--- What to work on ---
Please copy every line of text in the material below without changing a character, and leave the pictures out of your answer.

--- Source records ---
◇ ◇ ◇ ◇ ◇ ◇ ◇
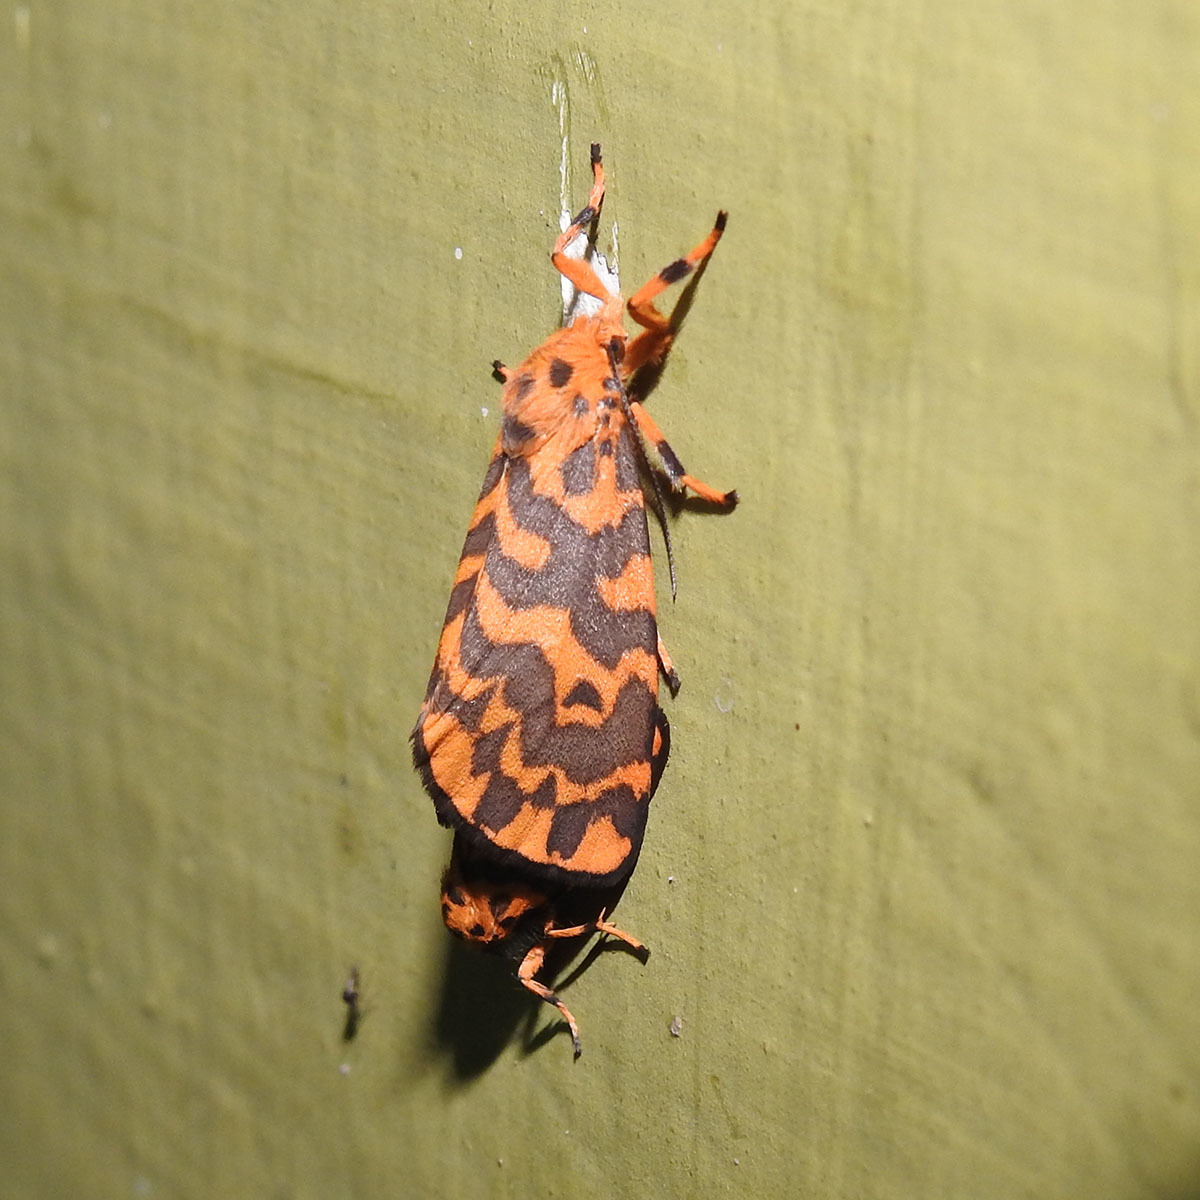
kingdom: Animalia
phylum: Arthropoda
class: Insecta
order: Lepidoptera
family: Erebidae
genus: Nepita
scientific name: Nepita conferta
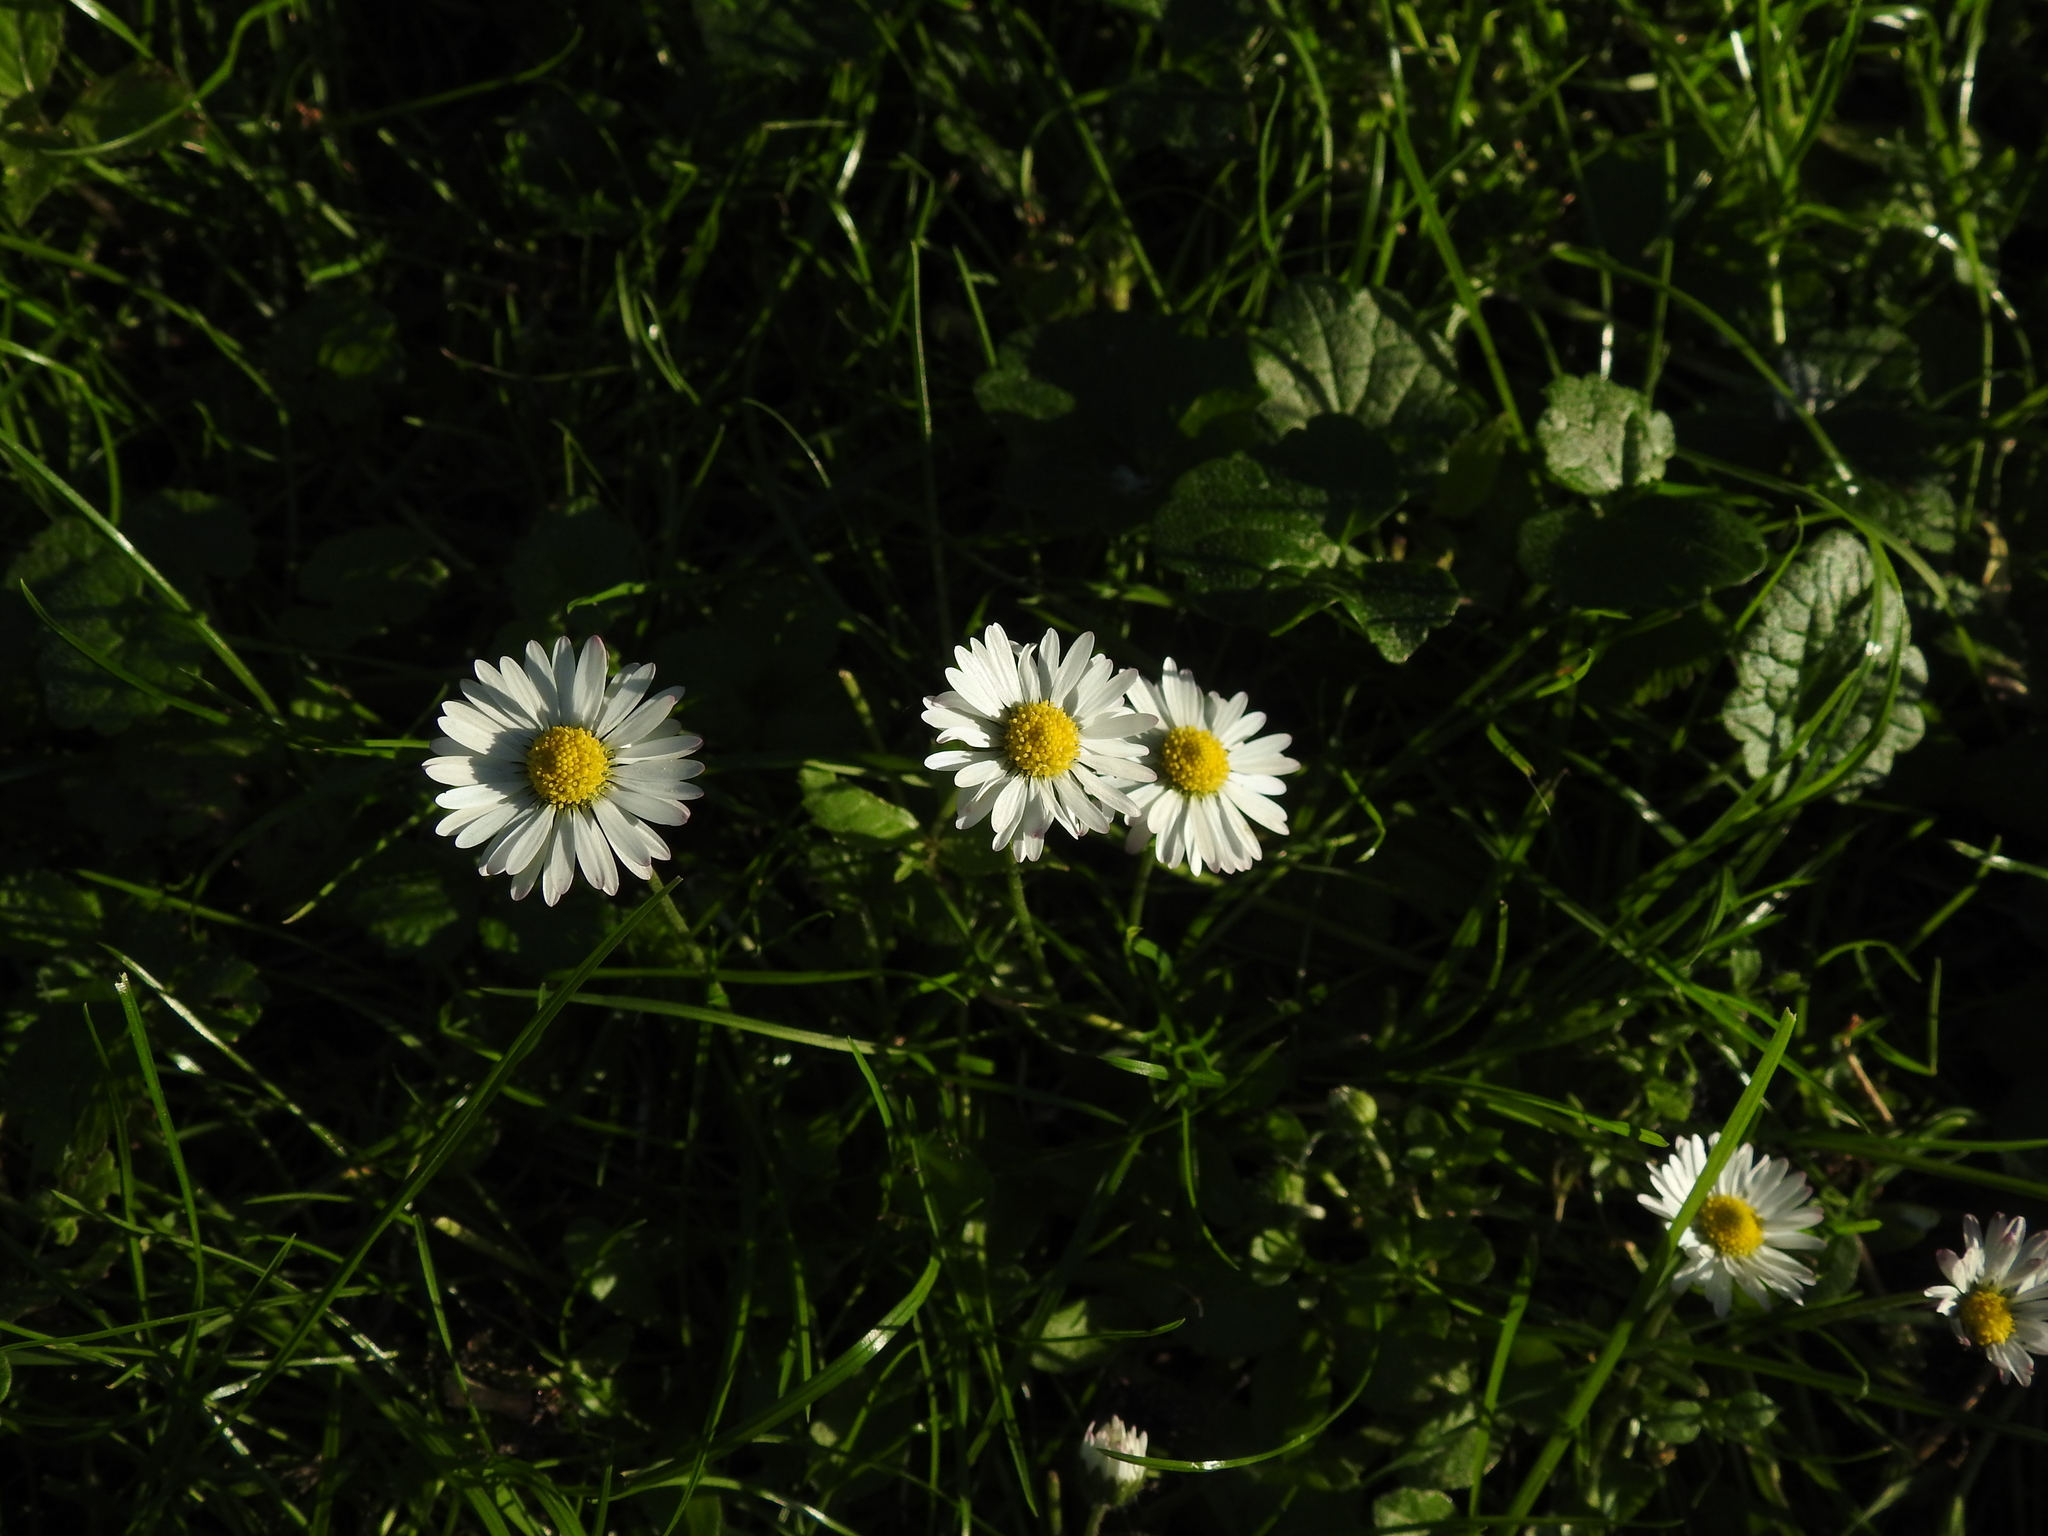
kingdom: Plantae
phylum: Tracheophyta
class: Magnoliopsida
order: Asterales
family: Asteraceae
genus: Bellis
◇ ◇ ◇ ◇ ◇ ◇ ◇
--- Task result ---
kingdom: Animalia
phylum: Arthropoda
class: Insecta
order: Lepidoptera
family: Erebidae
genus: Nepita
scientific name: Nepita conferta
kingdom: Plantae
phylum: Tracheophyta
class: Magnoliopsida
order: Asterales
family: Asteraceae
genus: Bellis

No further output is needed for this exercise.